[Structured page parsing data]

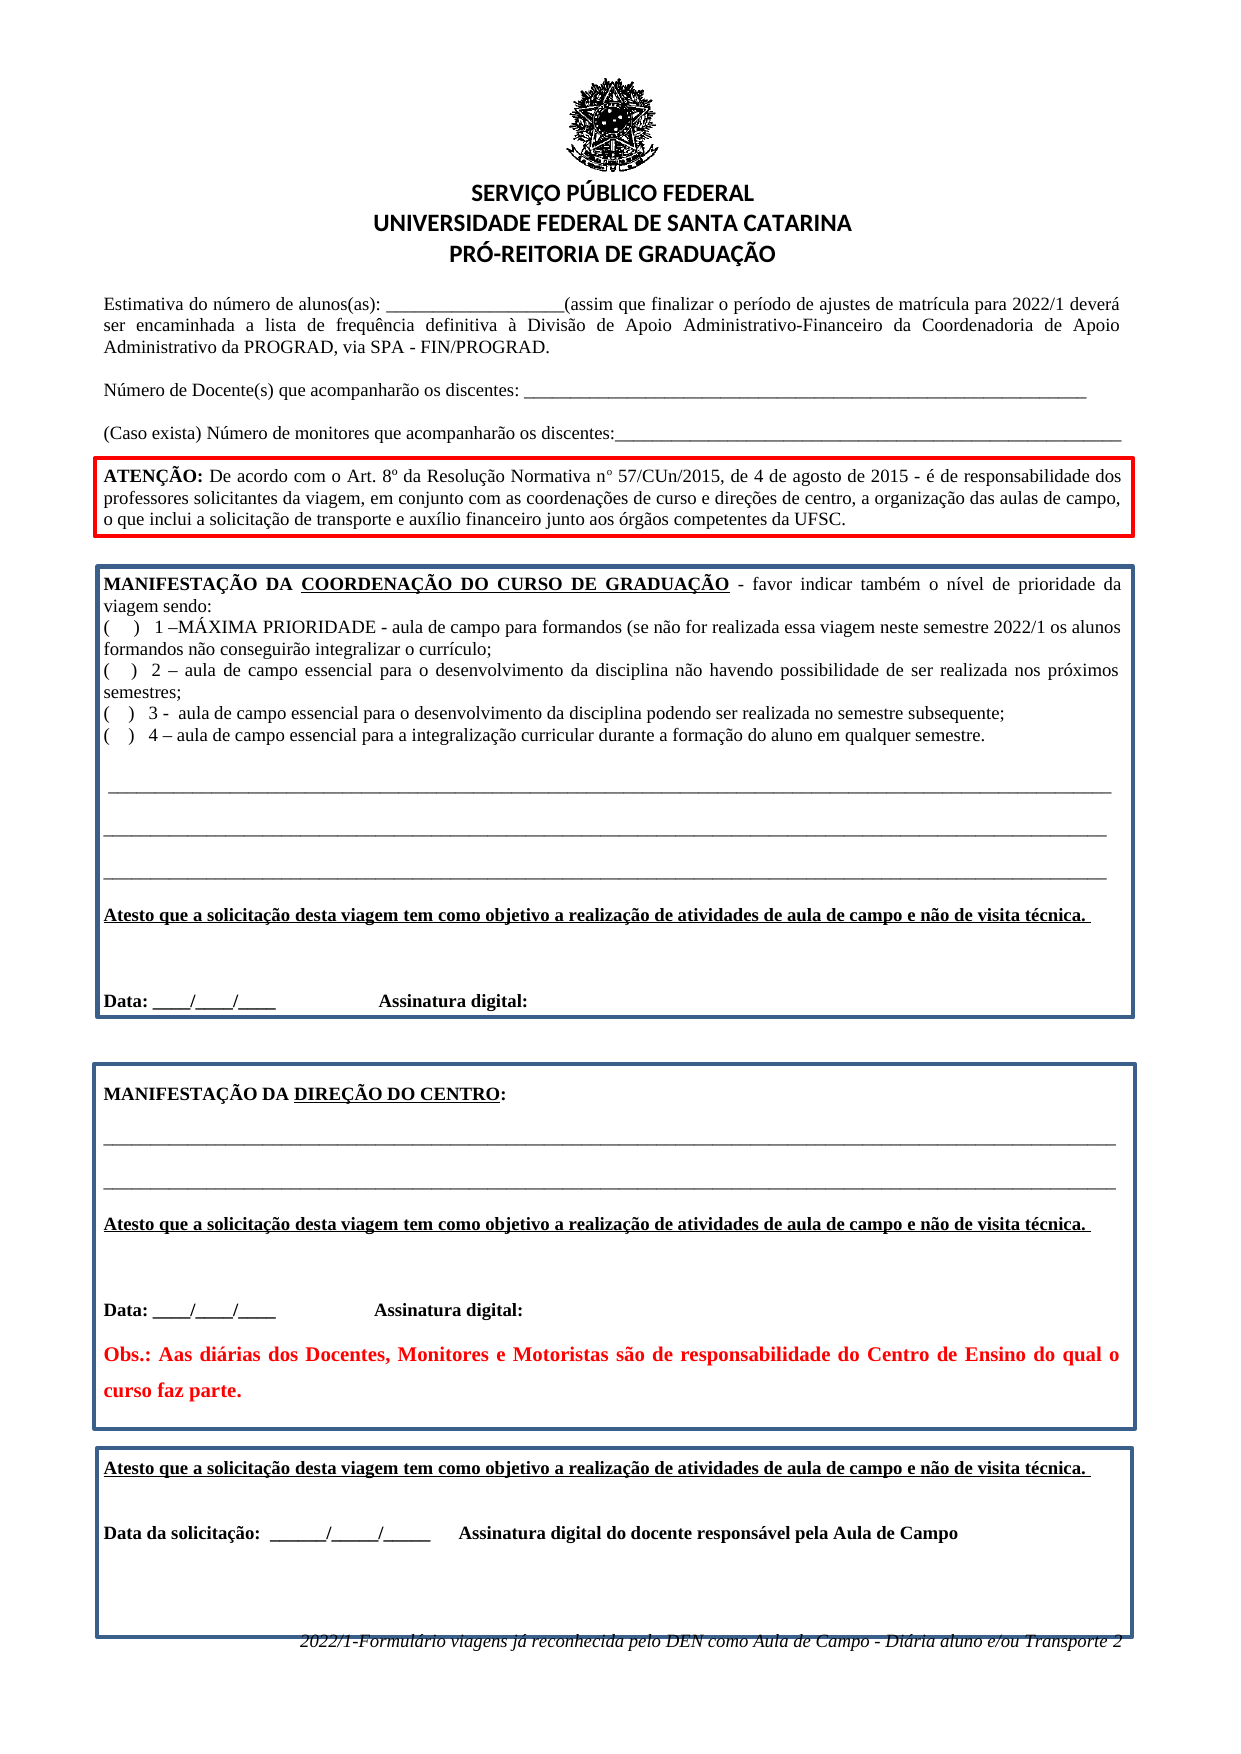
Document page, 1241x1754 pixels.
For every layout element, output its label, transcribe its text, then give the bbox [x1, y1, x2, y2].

text ( ) 3 - aula de campo essencial para o desenvolvimento da disciplina podendo ser realizada no semestre subsequente; [103, 702, 1122, 724]
text Atesto que a solicitação desta viagem tem como objetivo a realização de atividades de aula de campo e não de visita técnica. [103, 1457, 1122, 1479]
text Estimativa do número de alunos(as): ___________________(assim que finalizar o período de ajustes de matrícula para 2022/1 deverá ser encaminhada a lista de frequência definitiva à Divisão de Apoio Administrativo-Financeiro da Coordenadoria de Apoio Administrativo da PROGRAD, via SPA - FIN/PROGRAD. [103, 293, 1122, 357]
text MANIFESTAÇÃO DA COORDENAÇÃO DO CURSO DE GRADUAÇÃO - favor indicar também o nível de prioridade da viagem sendo: [103, 573, 1122, 616]
text ( ) 4 – aula de campo essencial para a integralização curricular durante a formação do aluno em qualquer semestre. [103, 724, 1122, 745]
text Obs.: Aas diárias dos Docentes, Monitores e Motoristas são de responsabilidade do Centro de Ensino do qual o curso faz parte. [103, 1342, 1122, 1402]
text ____________________________________________________________________________________________________________ [103, 1126, 1122, 1148]
text Data: ____/____/____ Assinatura digital: [103, 1299, 1122, 1320]
text MANIFESTAÇÃO DA DIREÇÃO DO CENTRO: [103, 1083, 1122, 1105]
text Data: ____/____/____ Assinatura digital: [103, 990, 1122, 1011]
text ( ) 1 –MÁXIMA PRIORIDADE - aula de campo para formandos (se não for realizada essa viagem neste semestre 2022/1 os alunos formandos não conseguirão integralizar o currículo; [103, 616, 1122, 659]
text ___________________________________________________________________________________________________________ [103, 817, 1122, 839]
text ____________________________________________________________________________________________________________ [103, 1169, 1122, 1191]
text Atesto que a solicitação desta viagem tem como objetivo a realização de atividades de aula de campo e não de visita técnica. [103, 1213, 1122, 1234]
text ___________________________________________________________________________________________________________ [103, 860, 1122, 882]
text ( ) 2 – aula de campo essencial para o desenvolvimento da disciplina não havendo possibilidade de ser realizada nos próximos semestres; [103, 659, 1122, 702]
text Atesto que a solicitação desta viagem tem como objetivo a realização de atividades de aula de campo e não de visita técnica. [103, 903, 1122, 925]
text Data da solicitação: ______/_____/_____ Assinatura digital do docente responsável pela Aula de Campo [103, 1522, 1122, 1543]
text ___________________________________________________________________________________________________________ [103, 774, 1122, 796]
text (Caso exista) Número de monitores que acompanharão os discentes:______________________________________________________ [103, 422, 1122, 443]
text Número de Docente(s) que acompanharão os discentes: ____________________________________________________________ [103, 379, 1122, 400]
text ATENÇÃO: De acordo com o Art. 8º da Resolução Normativa no 57/CUn/2015, de 4 de agosto de 2015 - é de responsabilidade dos professores solicitantes da viagem, em conjunto com as coordenações de curso e direções de centro, a organização das aulas de campo, o que inclui a solicitação de transporte e auxílio financeiro junto aos órgãos competentes da UFSC. [103, 465, 1122, 530]
picture [562, 73, 664, 177]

TASK DIRECTIONS: Show all lines in the records above that hold "objetivo".

RESULT OF THIS EXERCISE:
text Atesto que a solicitação desta viagem tem como objetivo a realização de atividades de aula de campo e não de visita técnica. [103, 1457, 1122, 1479]
text Atesto que a solicitação desta viagem tem como objetivo a realização de atividades de aula de campo e não de visita técnica. [103, 1213, 1122, 1234]
text Atesto que a solicitação desta viagem tem como objetivo a realização de atividades de aula de campo e não de visita técnica. [103, 903, 1122, 925]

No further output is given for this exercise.